What is a Capital Blockade

A capital blockade is an economic sanction that limits or prevents investment capital from flowing offshore from a country to be used for possibly questionable purposes.

Breaking Down Capital Blockade

A capital blockade may be imposed by a country or group of countries to hamper economic growth of the sanctioned country to pressure it to resolve differences by negotiations. Such sanctions may be an effective and relatively peaceful way to return to the bargaining table without escalation to armed conflict. A capital blockade may be combined with freezing foreign bank accounts that belong to the target country's citizens to add pressure.

Economic sanctions are the withdrawal of customary trade and financial relations for foreign and security policy purposes. They may be comprehensive, prohibiting commercial activity with an entire country, or they may be targeted, blocking the transactions of and with specific businesses, groups, or individuals. Since 9/11, there has been a shift toward targeted sanctions, which aim to minimize the effects on civilians. Sanctions take many forms, including travel bans, asset freezes, arms embargoes, capital restraints, foreign aid reductions, and trade restrictions.

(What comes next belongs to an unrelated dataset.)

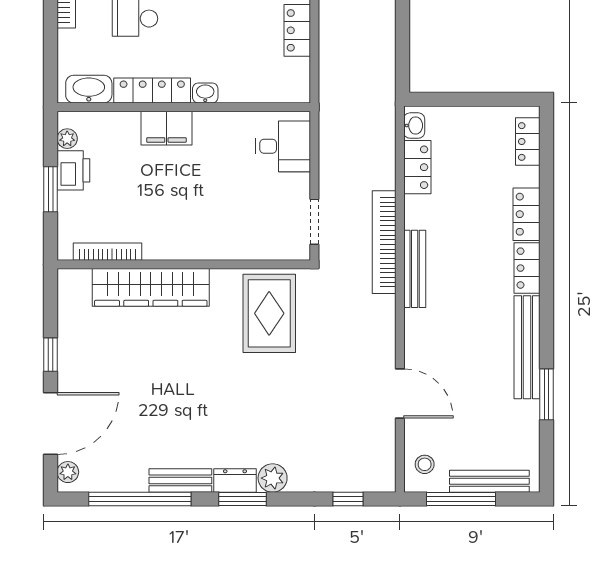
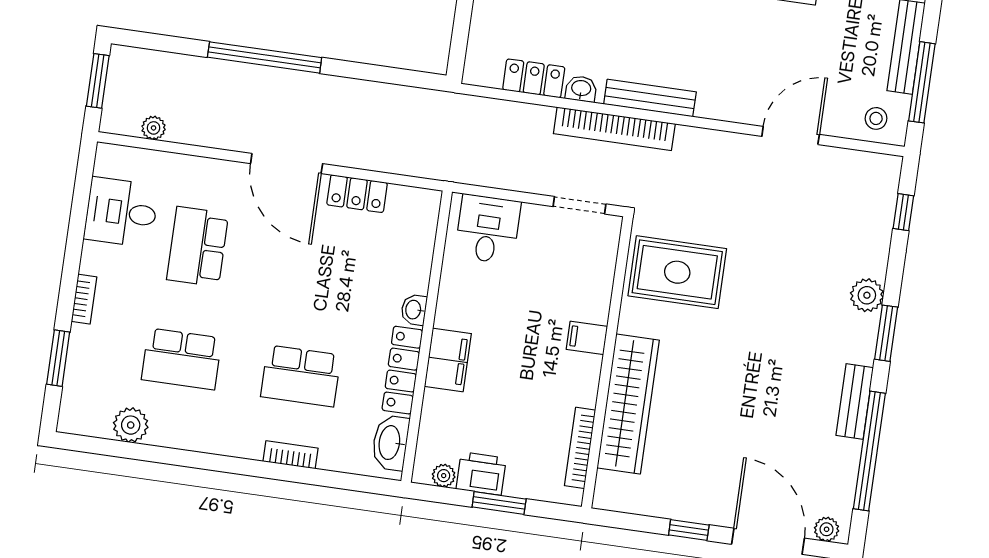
washbasin: (414, 126) -> (581, 89), moved
filing cabinet: (202, 244) -> (587, 338), added
dresser: (235, 481) -> (864, 339), removed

Economic Sanctions Explained

National governments and international governing bodies such as the United Nations and European Union have imposed economic sanctions to coerce, deter, punish, or shame entities that endanger their interests or violate international norms. They have been used to advance foreign policy goals including counterterrorism, counternarcotics, nonproliferation, democracy and human rights promotion, conflict resolution and cybersecurity.

Sanctions generally are viewed as a lower-cost, lower-risk, middle course of action between diplomacy and war. Policymakers may consider sanctions as a response to foreign crises where the national interest is minor or where military action is not feasible. Leaders may issue sanctions while they evaluate more serious action.

Usually, economic sanctions prohibit only a home country’s or region’s corporations and citizens from doing business with a blacklisted entity. Extraterritorial sanctions, also called secondary sanctions or a secondary boycott, are designed to restrict the economic activity of governments, businesses, and nationals of third countries. Many governments consider these sanctions a violation of their sovereignty and international law.

Sanction results vary by case. Sanctions with relatively limited objectives are more likely to succeed than those with major political ambitions. Sanctions may evolve. For example, except for a brief period in the 1980s, Washington has had sanctions on Tehran since U.S. hostages were taken in 1979. But the scope and logic of the sanctions has changed. The utility of sanctions is more important than whether they achieve their objectives. In some cases, sanctions may just be intended to express censure.